Mr. Galliano was arrested shortly after the girl made the allegation and was indicted on three molestation charges by a grand jury in August 2000. Four months later, Mr. Galliano was cleared of the charges after 50 minutes of jury deliberation.

After the trial, Mr. Dochney said, Officer Lutes remained hostile toward Mr. Galliano and his family. After the verdict, posters appeared on telephone poles in the neighborhood indicating that an unnamed child molester lived in the area. Mr. Dochney said the source of the posters was never determined.

Mr. Dochney said Mr. Galliano remained very concerned about Mr. Lutes. “He thought he was a dangerous individual,” Mr. Dochney said.
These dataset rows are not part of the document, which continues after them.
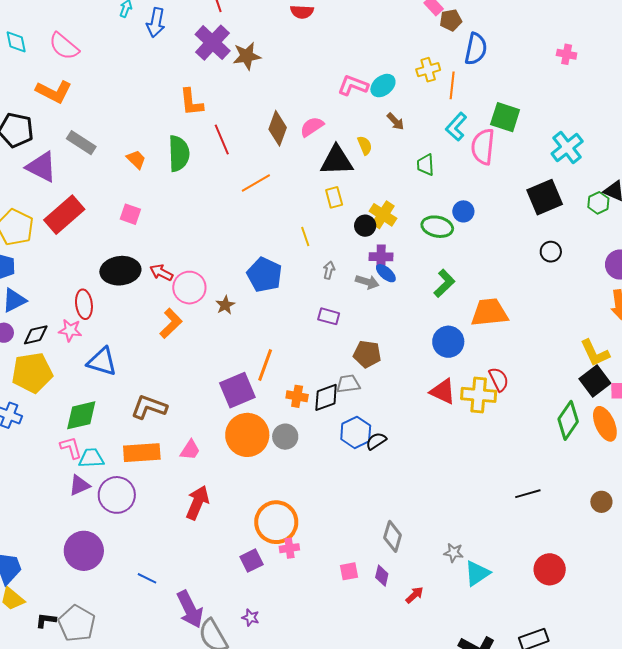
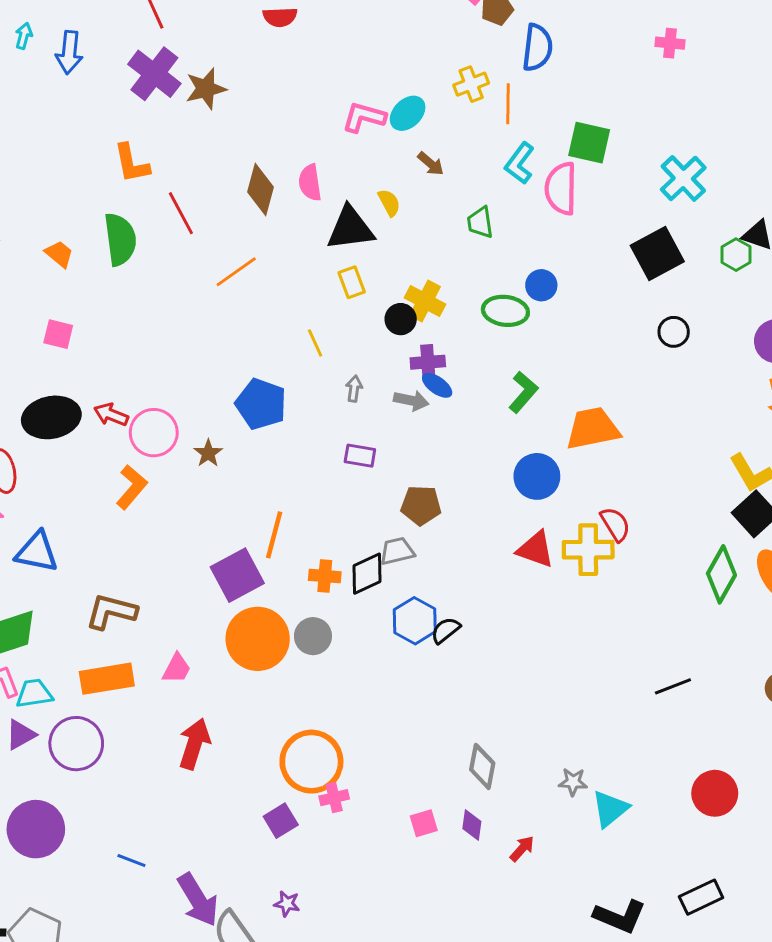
pink semicircle: (312, 127) -> (310, 183), turned -60

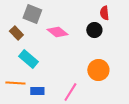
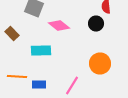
brown rectangle: (16, 33) -> (12, 34), moved
cyan rectangle: (28, 59) -> (41, 50), moved, turned -42

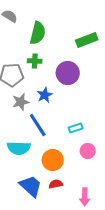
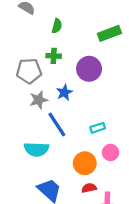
green semicircle: (38, 33) -> (57, 26), size x0.6
orange circle: (53, 160) -> (85, 163), moved
red semicircle: (56, 184) -> (89, 188), moved

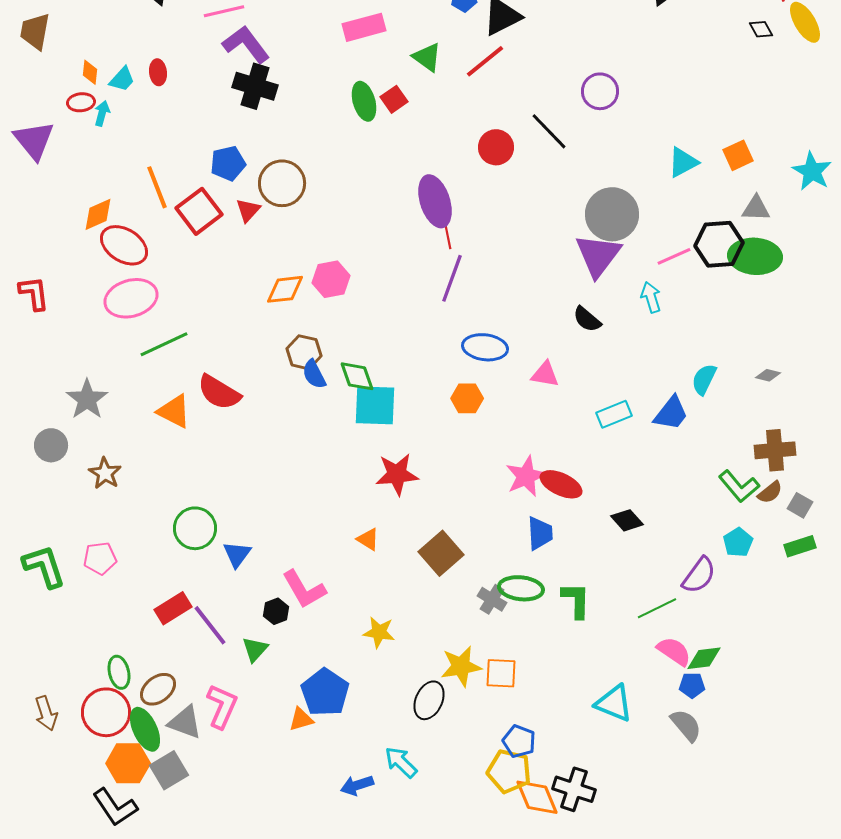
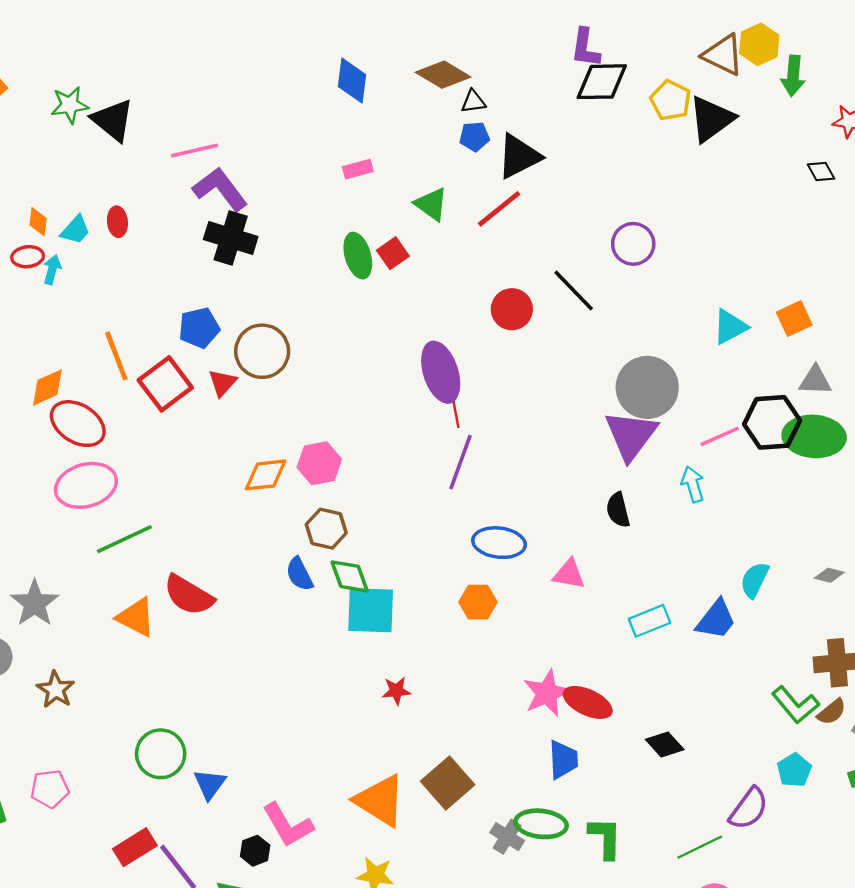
pink rectangle: (364, 27) -> (358, 169), size x0.6
black semicircle: (587, 319) -> (618, 510), turned 36
brown hexagon: (304, 352) -> (326, 529), moved
red star: (397, 474) -> (396, 691), size x0.6
orange triangle: (368, 539) -> (380, 800), moved, size x2.0

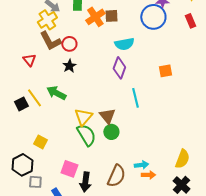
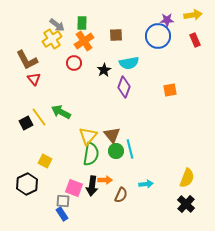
orange cross: (95, 17) -> (84, 41), moved
brown L-shape: (50, 41) -> (27, 60), moved
black star: (69, 66) -> (104, 70), moved
cyan line: (135, 98) -> (130, 149), moved
green semicircle: (86, 135) -> (91, 154), turned 40
orange arrow: (148, 175) -> (105, 180), moved
brown semicircle: (116, 176) -> (121, 195), size x0.7
gray square: (35, 182) -> (63, 201), moved
black arrow: (85, 182) -> (92, 186), moved

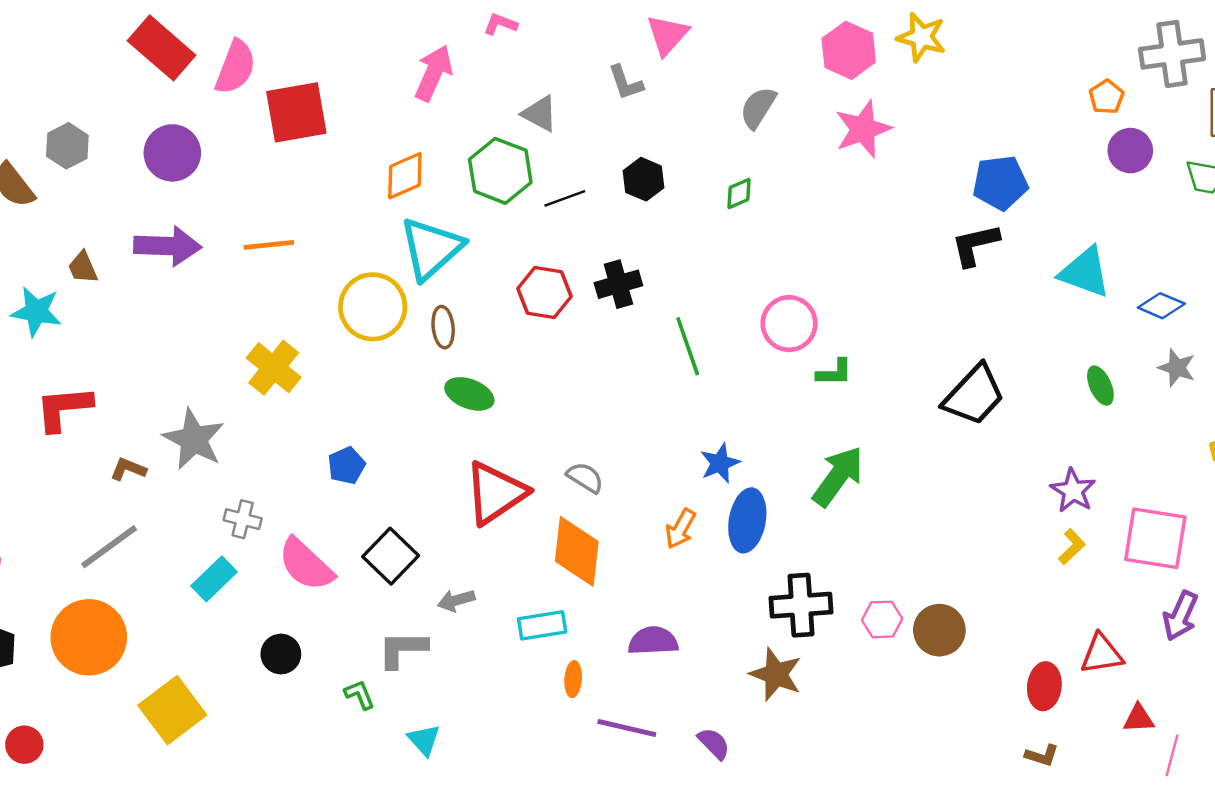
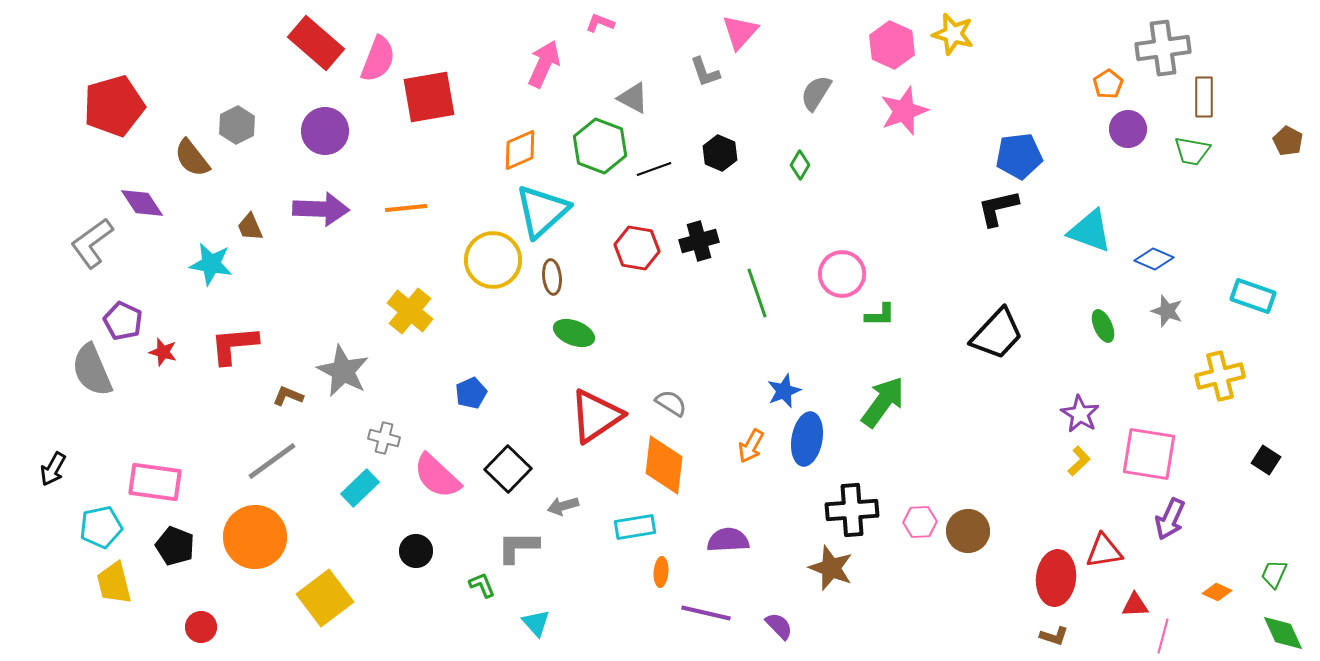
green diamond: (739, 194) -> (800, 165), turned -36
red ellipse: (1044, 686) -> (1056, 578), size x1.4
That image contrasted with the perspective of some friends and colleagues who described the brawny, crew-cut, 6-foot, 220-pound Officer Lutes as an even-tempered, easygoing officer devoted to his job. “He was a very fine officer,” said Capt. Jamie Chaney, a colleague at the Seaside Heights Police Department. “He did his job very well. He was a pretty brave officer.”

But some who knew Officer Lutes outside work described him as stern, moody and humorless and seemingly more concerned about making sure his lawn was well maintained than in making conversation.

“I would hear how little things set him off,” said Scott Barone, a brother of Ms. Mansuy. “That is a pretty dangerous thing. A person you have to walk on eggshells around all the time is dangerous.”

John A. Camera, borough administrator of Seaside Heights, spoke with Chief Costello after the shootings and said the men exchanged words after Officer Lutes pulled up to the chief’s home. Mr. Camera said that the chief told him the following exchange ensued:

“Lutes, is that you?” Mr. Camera said the chief called into the darkness.

“Chief, is that you?” came the reply from Officer Lutes.

“Yes,” the chief replied.

Then, according to Mr. Camera, Officer Lutes said simply, “I’m going to kill you.”